Help! My psychologist is a hottie...?
Question:
Could this eventually be beneficial or is it detrimental to the success of our doctor/patient relationship? I'm sure once we really get into therapy I'll get over it, but right now it's just hard. I told him I thought he was attractive at a time it was relevent to the conversation, but not just how much. He said thank you then asked how I felt about telling him that (typical psychologist turn-around). I simply said I was certain he knew he was attractive, but people just enjoy hearing it sometimes--it makes them feel good--and I like to make people happy. That's the truth.
Is this bad?
Answers:
its only human to noyice that the oposit sex is or isnt atractiv
the question is can u set this aside and tend to bussnes?
i only work with female psycologists because i find them easier to talk to ,and some have ben verry atractive
its important though if you have feelings for your psycologist you should find a new one
Other Answers:
get another psychologist.
I do not think it is a good idea. I suggest switching to a woman doctor
i suggest you get a female unless it is not uncompfortable
Get a new psychologist then ask him on a date....lol
Get a new doc!!
Your therapist is much more use to you as a therapist than as a boyfriend. Boyfriends come and go but a good therapist is very valuable. Don't screw this up cause you can't have it both ways.
Part of your attraction to him is that they listen to you and help you, qualities we look for in a mate. Concentrate on the talking not the gawking.
No, its good...its very very good. If in fact he is somewhat attractive, that is. Otherwise, depending on the underlying reasons for the visit, he may be reassured that you are a horny and outwardly Hung babe. There is nothing right or wrong about it- it is what it is. It's all for the best. Don't be shocked if he refuses to continue seeing you as a patient and requests to see you on a personal level- assuming that you are of legal age, and other more critical ideas.
CAUTION: TRAIN WRECK AHEAD.
Love, Jack
Therapy is supposed to be a safe place to discuss thoughts. Sexual tension and the like changes that! Get another psychologist! If you explain it to him, I think he will understand, but even if he doesn't, it is IMPERATIVE you change therapists. Trust me on this. How can you feel comfortable talking about all your hopes and fears with someone you find nit hard not to drool over?
this is not a good thing you need to before your next appt. get a new one
I suggest another psychologist as well. Not only could this hinder your therapy, you have to be careful of they kind of guy he is. You've already told him you think he's attractive; he could manipulate you with that knowledge if you don't have a true idea of his professionalism. My sister fell prey to a counselor in the same manner, so please be careful; not only did she have the added issues of his handiwork, but her old issues weren't resolved . . .
It's detreminental i most cases.
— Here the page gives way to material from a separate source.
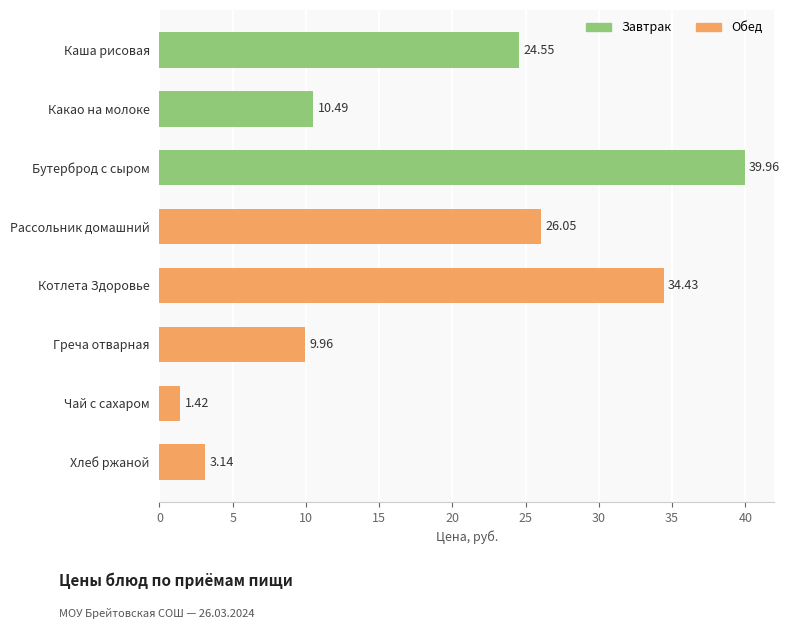

Which category has the highest value across all series?

Бутерброд с сыром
What could really make it better for you, and worse for him, is if he's interested in you. If he is, he might eventually want to see you, when off duty.
it's not going to help you if you can't even concentrate on what he is saying, then you are just wasting your time and money...i think you should get a new one....but if your happy with it then do whatever....
What you are describing is known as psychological transference, which is also known as projection.
Believe me, your therapist is aware of this and he has been trained to recognize the pattern. It is somewhat of an involved process, so I won’t get into all of the dynamics here. It may be helpful for you to look it up and read up on it.
I am a licensed social worker, with a minor degree in psychology.
Remember, he only wants your money. He doesn't give a damn about you.
That should help you get over it.
whoa whoa whoa hold on here.......u 'like' ur psychologist? lol. i'm sure it's happened to many people, you're not alone. that's y some women (like me) prefer women docs. i think u should find another doc---preferably a woman...if u get a girl doc u won't have this problem again. hehe, i think he'll understand. i mean--it'll get pretty uncomfortable if it hasn't already. it must be hard to sit there and tell him about all your anxieties, fears, etc while you're 'undressing him' with your eyes :D
don't worry, just get another shrink. a girl-shrink. lol.